Dataset records:
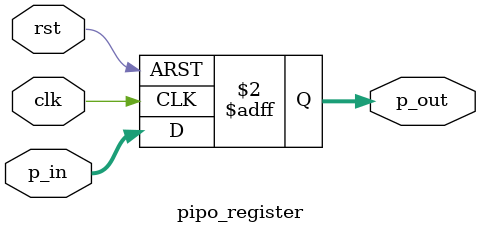
<source format=v>
module pipo_register(input wire [3:0]p_in,
input wire clk,rst,
output reg [3:0]p_out
);
always @(posedge clk or posedge rst) begin
    if (rst)
    p_out <=4'b0000;
    else  
        p_out <= p_in;
end
endmodule

</source>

• **Description of the task**:
Write the entries out in full and exactly, omitting every picture.

• **Answer space**:
<source format=v>
module pipo_register(input wire [3:0]p_in,
input wire clk,rst,
output reg [3:0]p_out
);
always @(posedge clk or posedge rst) begin
    if (rst)
    p_out <=4'b0000;
    else  
        p_out <= p_in;
end
endmodule

</source>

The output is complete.